[Saved entries]
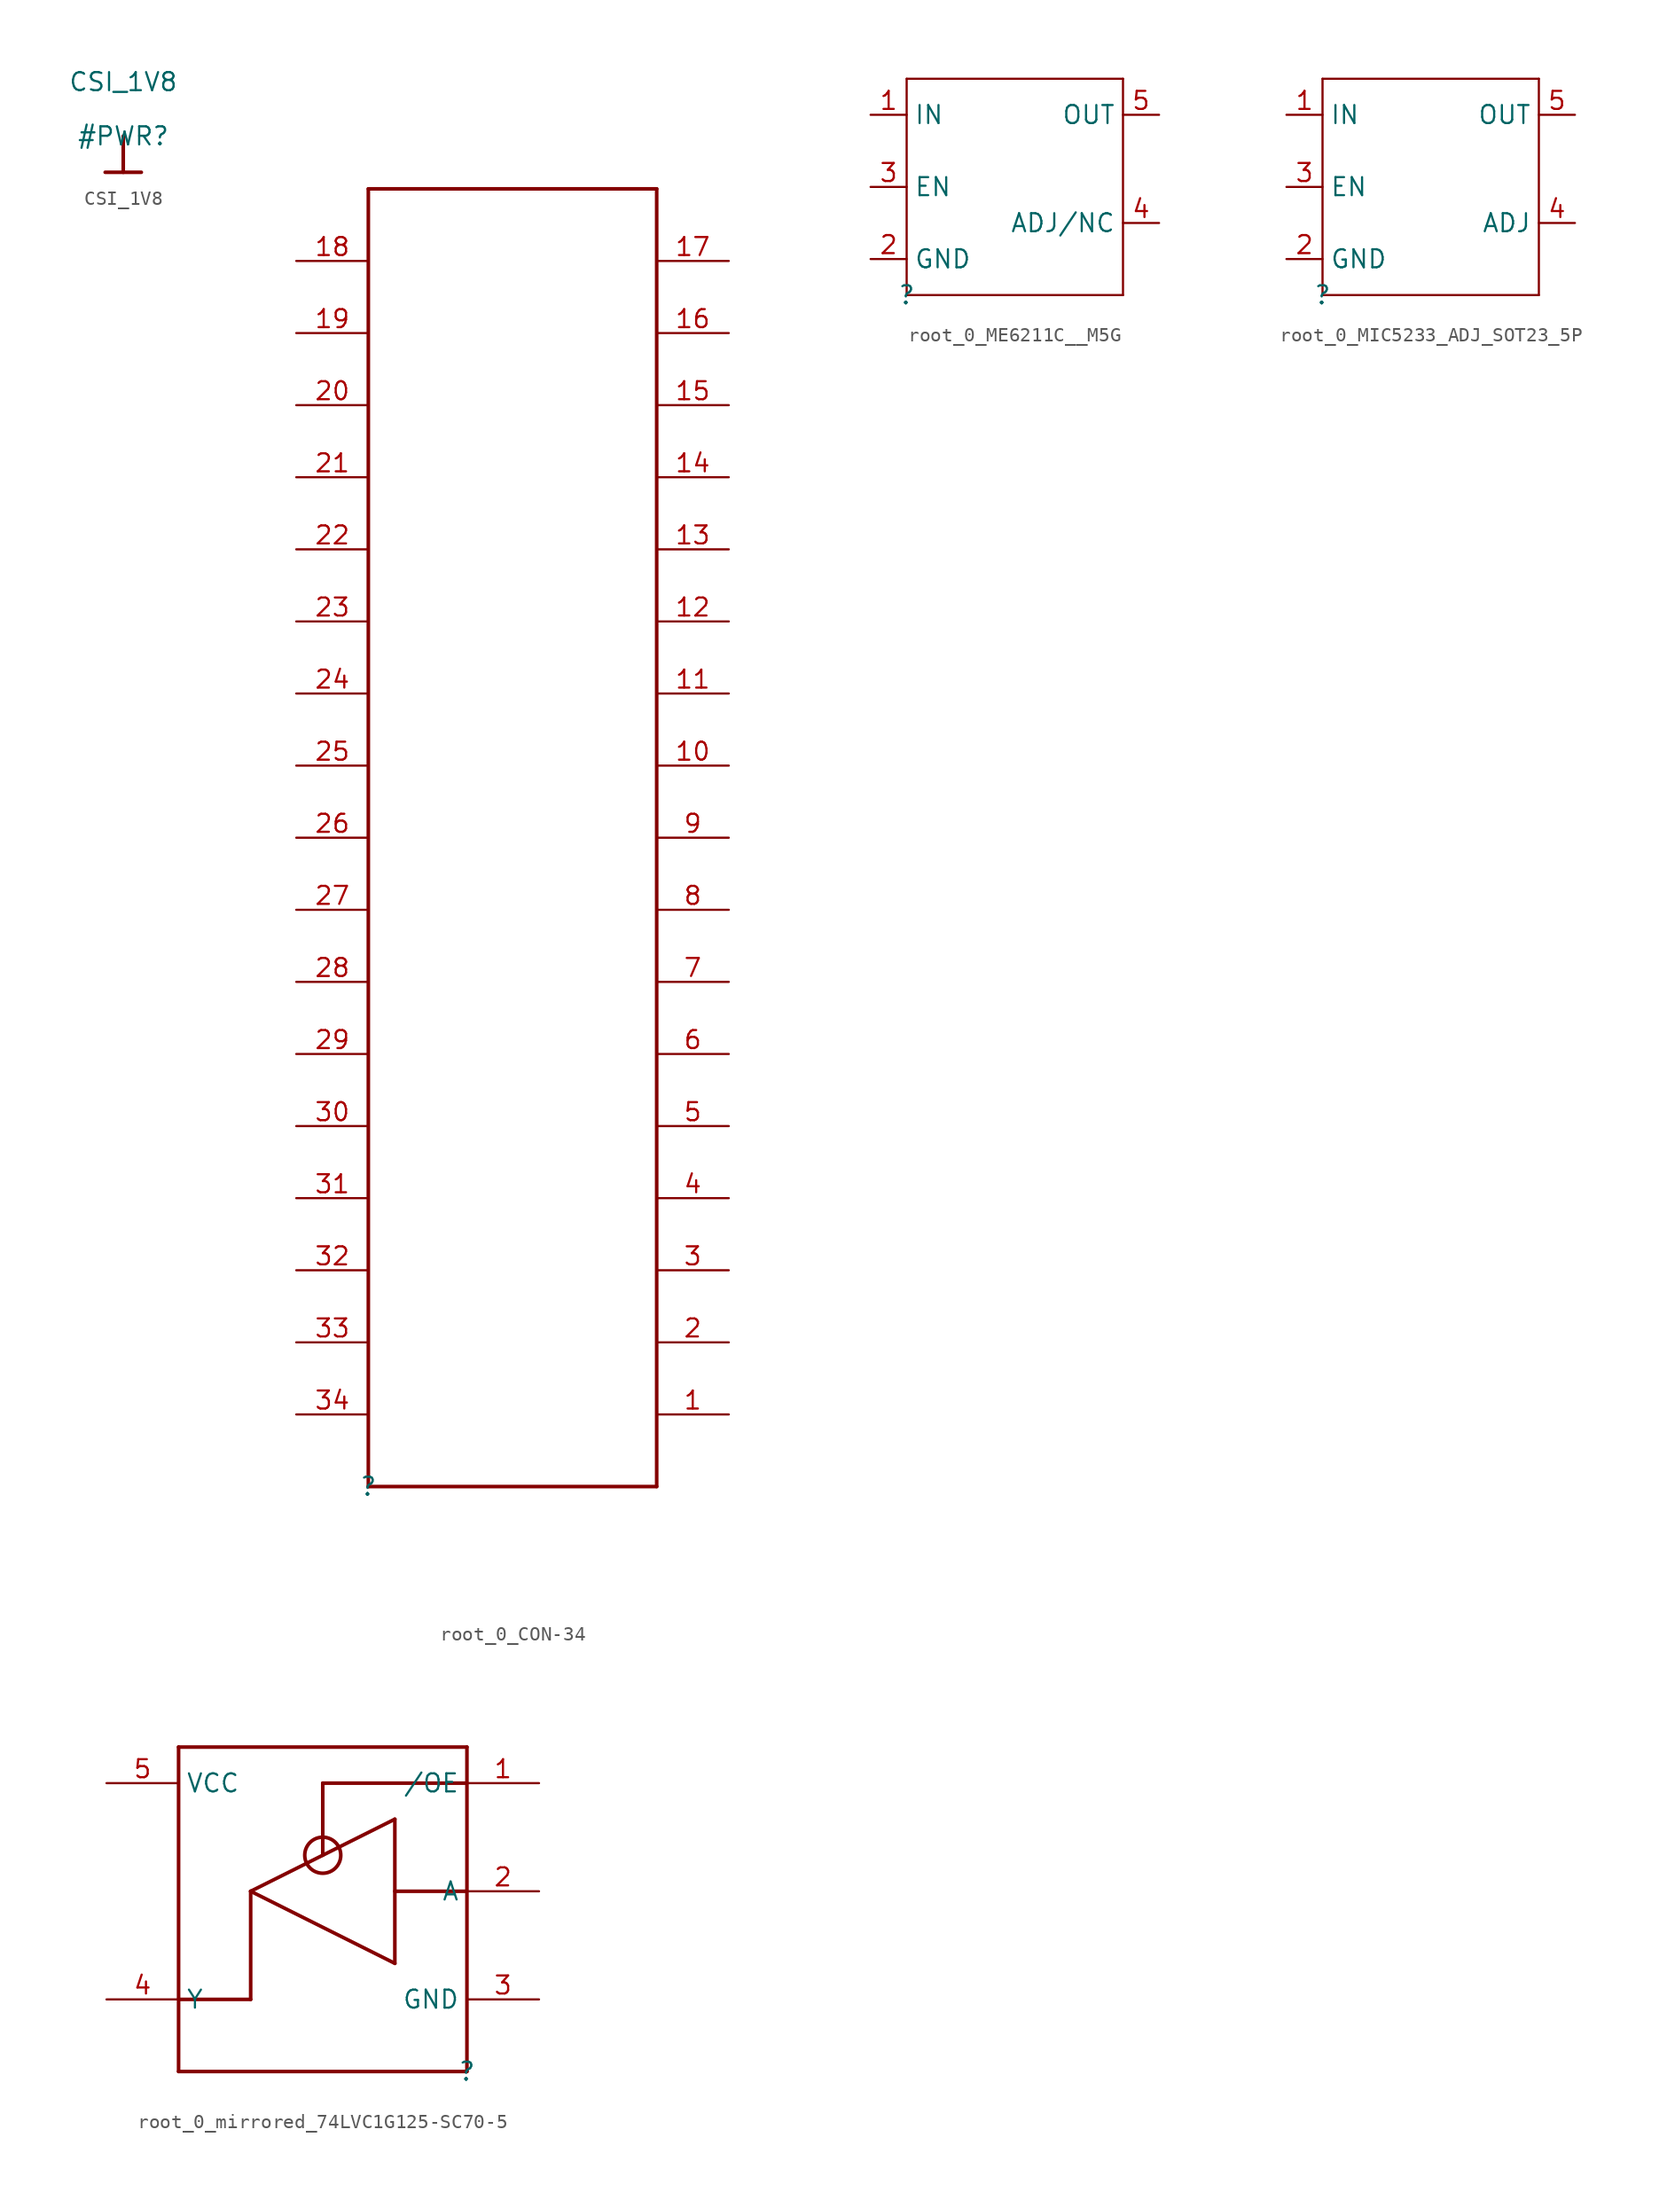
<source format=kicad_sym>
(kicad_symbol_lib
  (version 20220914)
  (generator kicad_symbol_editor)
  (symbol "CSI_1V8"
    (power)
    (property "Reference" "#PWR"
      (at 0 0 0)
      (effects (font (size 1.27 1.27))))
    (property "Value" "CSI_1V8"
      (at 0 3.81 0)
      (effects (font (size 1.27 1.27))))
    (symbol "CSI_1V8_0_0"
      (polyline (pts (xy -1.27 -2.54) (xy 1.27 -2.54)) (stroke (width 0.254) (type solid)) (fill (type none)))
      (polyline (pts (xy 0 0) (xy 0 -2.54)) (stroke (width 0.254) (type solid)) (fill (type none)))
      (pin power_in line (at 0 0 0) (length 0) hide (name "CSI_1V8" (effects (font (size 1.27 1.27)))) (number "" (effects (font (size 1.27 1.27)))))))
  (symbol "root_0_CON-34"
    (property "Reference" ""
      (at 0 0 0)
      (effects (font (size 1.27 1.27))))
    (property "Value" ""
      (at 0 0 0)
      (effects (font (size 1.27 1.27))))
    (symbol "root_0_CON-34_1_0"
      (polyline (pts (xy 0 0) (xy 20.32 0)) (stroke (width 0.254) (type solid)) (fill (type none)))
      (polyline (pts (xy 0 91.44) (xy 0 0)) (stroke (width 0.254) (type solid)) (fill (type none)))
      (polyline (pts (xy 20.32 0) (xy 20.32 91.44)) (stroke (width 0.254) (type solid)) (fill (type none)))
      (polyline (pts (xy 20.32 91.44) (xy 0 91.44)) (stroke (width 0.254) (type solid)) (fill (type none)))
      (pin passive line (at 25.4 5.08 180) (length 5.08) (name "1" (effects (font (size 0 0)))) (number "1" (effects (font (size 1.27 1.27)))))
      (pin passive line (at 25.4 50.8 180) (length 5.08) (name "10" (effects (font (size 0 0)))) (number "10" (effects (font (size 1.27 1.27)))))
      (pin passive line (at 25.4 55.88 180) (length 5.08) (name "11" (effects (font (size 0 0)))) (number "11" (effects (font (size 1.27 1.27)))))
      (pin passive line (at 25.4 60.96 180) (length 5.08) (name "12" (effects (font (size 0 0)))) (number "12" (effects (font (size 1.27 1.27)))))
      (pin passive line (at 25.4 66.04 180) (length 5.08) (name "13" (effects (font (size 0 0)))) (number "13" (effects (font (size 1.27 1.27)))))
      (pin passive line (at 25.4 71.12 180) (length 5.08) (name "14" (effects (font (size 0 0)))) (number "14" (effects (font (size 1.27 1.27)))))
      (pin passive line (at 25.4 76.2 180) (length 5.08) (name "15" (effects (font (size 0 0)))) (number "15" (effects (font (size 1.27 1.27)))))
      (pin passive line (at 25.4 81.28 180) (length 5.08) (name "16" (effects (font (size 0 0)))) (number "16" (effects (font (size 1.27 1.27)))))
      (pin passive line (at 25.4 86.36 180) (length 5.08) (name "17" (effects (font (size 0 0)))) (number "17" (effects (font (size 1.27 1.27)))))
      (pin passive line (at -5.08 86.36 0) (length 5.08) (name "18" (effects (font (size 0 0)))) (number "18" (effects (font (size 1.27 1.27)))))
      (pin passive line (at -5.08 81.28 0) (length 5.08) (name "19" (effects (font (size 0 0)))) (number "19" (effects (font (size 1.27 1.27)))))
      (pin passive line (at 25.4 10.16 180) (length 5.08) (name "2" (effects (font (size 0 0)))) (number "2" (effects (font (size 1.27 1.27)))))
      (pin passive line (at -5.08 76.2 0) (length 5.08) (name "20" (effects (font (size 0 0)))) (number "20" (effects (font (size 1.27 1.27)))))
      (pin passive line (at -5.08 71.12 0) (length 5.08) (name "21" (effects (font (size 0 0)))) (number "21" (effects (font (size 1.27 1.27)))))
      (pin passive line (at -5.08 66.04 0) (length 5.08) (name "22" (effects (font (size 0 0)))) (number "22" (effects (font (size 1.27 1.27)))))
      (pin passive line (at -5.08 60.96 0) (length 5.08) (name "23" (effects (font (size 0 0)))) (number "23" (effects (font (size 1.27 1.27)))))
      (pin passive line (at -5.08 55.88 0) (length 5.08) (name "24" (effects (font (size 0 0)))) (number "24" (effects (font (size 1.27 1.27)))))
      (pin passive line (at -5.08 50.8 0) (length 5.08) (name "25" (effects (font (size 0 0)))) (number "25" (effects (font (size 1.27 1.27)))))
      (pin passive line (at -5.08 45.72 0) (length 5.08) (name "26" (effects (font (size 0 0)))) (number "26" (effects (font (size 1.27 1.27)))))
      (pin passive line (at -5.08 40.64 0) (length 5.08) (name "27" (effects (font (size 0 0)))) (number "27" (effects (font (size 1.27 1.27)))))
      (pin passive line (at -5.08 35.56 0) (length 5.08) (name "28" (effects (font (size 0 0)))) (number "28" (effects (font (size 1.27 1.27)))))
      (pin passive line (at -5.08 30.48 0) (length 5.08) (name "29" (effects (font (size 0 0)))) (number "29" (effects (font (size 1.27 1.27)))))
      (pin passive line (at 25.4 15.24 180) (length 5.08) (name "3" (effects (font (size 0 0)))) (number "3" (effects (font (size 1.27 1.27)))))
      (pin passive line (at -5.08 25.4 0) (length 5.08) (name "30" (effects (font (size 0 0)))) (number "30" (effects (font (size 1.27 1.27)))))
      (pin passive line (at -5.08 20.32 0) (length 5.08) (name "31" (effects (font (size 0 0)))) (number "31" (effects (font (size 1.27 1.27)))))
      (pin passive line (at -5.08 15.24 0) (length 5.08) (name "32" (effects (font (size 0 0)))) (number "32" (effects (font (size 1.27 1.27)))))
      (pin passive line (at -5.08 10.16 0) (length 5.08) (name "33" (effects (font (size 0 0)))) (number "33" (effects (font (size 1.27 1.27)))))
      (pin passive line (at -5.08 5.08 0) (length 5.08) (name "34" (effects (font (size 0 0)))) (number "34" (effects (font (size 1.27 1.27)))))
      (pin passive line (at 25.4 20.32 180) (length 5.08) (name "4" (effects (font (size 0 0)))) (number "4" (effects (font (size 1.27 1.27)))))
      (pin passive line (at 25.4 25.4 180) (length 5.08) (name "5" (effects (font (size 0 0)))) (number "5" (effects (font (size 1.27 1.27)))))
      (pin passive line (at 25.4 30.48 180) (length 5.08) (name "6" (effects (font (size 0 0)))) (number "6" (effects (font (size 1.27 1.27)))))
      (pin passive line (at 25.4 35.56 180) (length 5.08) (name "7" (effects (font (size 0 0)))) (number "7" (effects (font (size 1.27 1.27)))))
      (pin passive line (at 25.4 40.64 180) (length 5.08) (name "8" (effects (font (size 0 0)))) (number "8" (effects (font (size 1.27 1.27)))))
      (pin passive line (at 25.4 45.72 180) (length 5.08) (name "9" (effects (font (size 0 0)))) (number "9" (effects (font (size 1.27 1.27)))))))
  (symbol "root_0_ME6211C__M5G"
    (property "Reference" ""
      (at 0 0 0)
      (effects (font (size 1.27 1.27))))
    (property "Value" ""
      (at 0 0 0)
      (effects (font (size 1.27 1.27))))
    (symbol "root_0_ME6211C__M5G_1_0"
      (polyline (pts (xy 0 0) (xy 0 15.24)) (stroke (width 0) (type solid)) (fill (type none)))
      (polyline (pts (xy 0 15.24) (xy 15.24 15.24)) (stroke (width 0) (type solid)) (fill (type none)))
      (polyline (pts (xy 15.24 0) (xy 0 0)) (stroke (width 0) (type solid)) (fill (type none)))
      (polyline (pts (xy 15.24 15.24) (xy 15.24 0)) (stroke (width 0) (type solid)) (fill (type none)))
      (pin passive line (at -2.54 12.7 0) (length 2.54) (name "IN" (effects (font (size 1.27 1.27)))) (number "1" (effects (font (size 1.27 1.27)))))
      (pin power_in line (at -2.54 2.54 0) (length 2.54) (name "GND" (effects (font (size 1.27 1.27)))) (number "2" (effects (font (size 1.27 1.27)))))
      (pin passive line (at -2.54 7.62 0) (length 2.54) (name "EN" (effects (font (size 1.27 1.27)))) (number "3" (effects (font (size 1.27 1.27)))))
      (pin passive line (at 17.78 5.08 180) (length 2.54) (name "ADJ/NC" (effects (font (size 1.27 1.27)))) (number "4" (effects (font (size 1.27 1.27)))))
      (pin passive line (at 17.78 12.7 180) (length 2.54) (name "OUT" (effects (font (size 1.27 1.27)))) (number "5" (effects (font (size 1.27 1.27)))))))
  (symbol "root_0_MIC5233_ADJ_SOT23_5P"
    (property "Reference" ""
      (at 0 0 0)
      (effects (font (size 1.27 1.27))))
    (property "Value" ""
      (at 0 0 0)
      (effects (font (size 1.27 1.27))))
    (symbol "root_0_MIC5233_ADJ_SOT23_5P_1_0"
      (polyline (pts (xy 0 0) (xy 0 15.24)) (stroke (width 0) (type solid)) (fill (type none)))
      (polyline (pts (xy 0 15.24) (xy 15.24 15.24)) (stroke (width 0) (type solid)) (fill (type none)))
      (polyline (pts (xy 15.24 0) (xy 0 0)) (stroke (width 0) (type solid)) (fill (type none)))
      (polyline (pts (xy 15.24 15.24) (xy 15.24 0)) (stroke (width 0) (type solid)) (fill (type none)))
      (pin passive line (at -2.54 12.7 0) (length 2.54) (name "IN" (effects (font (size 1.27 1.27)))) (number "1" (effects (font (size 1.27 1.27)))))
      (pin power_in line (at -2.54 2.54 0) (length 2.54) (name "GND" (effects (font (size 1.27 1.27)))) (number "2" (effects (font (size 1.27 1.27)))))
      (pin passive line (at -2.54 7.62 0) (length 2.54) (name "EN" (effects (font (size 1.27 1.27)))) (number "3" (effects (font (size 1.27 1.27)))))
      (pin passive line (at 17.78 5.08 180) (length 2.54) (name "ADJ" (effects (font (size 1.27 1.27)))) (number "4" (effects (font (size 1.27 1.27)))))
      (pin passive line (at 17.78 12.7 180) (length 2.54) (name "OUT" (effects (font (size 1.27 1.27)))) (number "5" (effects (font (size 1.27 1.27)))))))
  (symbol "root_0_mirrored_74LVC1G125-SC70-5"
    (property "Reference" ""
      (at 0 0 0)
      (effects (font (size 1.27 1.27))))
    (property "Value" ""
      (at 0 0 0)
      (effects (font (size 1.27 1.27))))
    (symbol "root_0_mirrored_74LVC1G125-SC70-5_1_0"
      (circle (center -10.16 15.24) (radius 1.27) (stroke (width 0.254) (type solid)) (fill (type none)))
      (polyline (pts (xy -20.32 0) (xy 0 0)) (stroke (width 0.254) (type solid)) (fill (type none)))
      (polyline (pts (xy -20.32 22.86) (xy -20.32 0)) (stroke (width 0.254) (type solid)) (fill (type none)))
      (polyline (pts (xy -15.24 5.08) (xy -20.32 5.08)) (stroke (width 0.254) (type solid)) (fill (type none)))
      (polyline (pts (xy -15.24 12.7) (xy -15.24 5.08)) (stroke (width 0.254) (type solid)) (fill (type none)))
      (polyline (pts (xy -15.24 12.7) (xy -5.08 17.78)) (stroke (width 0.254) (type solid)) (fill (type none)))
      (polyline (pts (xy -10.16 20.32) (xy -10.16 15.24)) (stroke (width 0.254) (type solid)) (fill (type none)))
      (polyline (pts (xy -5.08 7.62) (xy -15.24 12.7)) (stroke (width 0.254) (type solid)) (fill (type none)))
      (polyline (pts (xy -5.08 17.78) (xy -5.08 7.62)) (stroke (width 0.254) (type solid)) (fill (type none)))
      (polyline (pts (xy 0 0) (xy 0 22.86)) (stroke (width 0.254) (type solid)) (fill (type none)))
      (polyline (pts (xy 0 12.7) (xy -5.08 12.7)) (stroke (width 0.254) (type solid)) (fill (type none)))
      (polyline (pts (xy 0 20.32) (xy -10.16 20.32)) (stroke (width 0.254) (type solid)) (fill (type none)))
      (polyline (pts (xy 0 22.86) (xy -20.32 22.86)) (stroke (width 0.254) (type solid)) (fill (type none)))
      (pin passive line (at 5.08 20.32 180) (length 5.08) (name "/OE" (effects (font (size 1.27 1.27)))) (number "1" (effects (font (size 1.27 1.27)))))
      (pin passive line (at 5.08 12.7 180) (length 5.08) (name "A" (effects (font (size 1.27 1.27)))) (number "2" (effects (font (size 1.27 1.27)))))
      (pin passive line (at 5.08 5.08 180) (length 5.08) (name "GND" (effects (font (size 1.27 1.27)))) (number "3" (effects (font (size 1.27 1.27)))))
      (pin passive line (at -25.4 5.08 0) (length 5.08) (name "Y" (effects (font (size 1.27 1.27)))) (number "4" (effects (font (size 1.27 1.27)))))
      (pin passive line (at -25.4 20.32 0) (length 5.08) (name "VCC" (effects (font (size 1.27 1.27)))) (number "5" (effects (font (size 1.27 1.27))))))))
</source>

What this task involves: Reproduce the line containing "(pin passive line (at -25.4 5.08" and every line after it. Stop at the last line of the records, and add nothing.

Response to this exercise:
      (pin passive line (at -25.4 5.08 0) (length 5.08) (name "Y" (effects (font (size 1.27 1.27)))) (number "4" (effects (font (size 1.27 1.27)))))
      (pin passive line (at -25.4 20.32 0) (length 5.08) (name "VCC" (effects (font (size 1.27 1.27)))) (number "5" (effects (font (size 1.27 1.27))))))))
</source>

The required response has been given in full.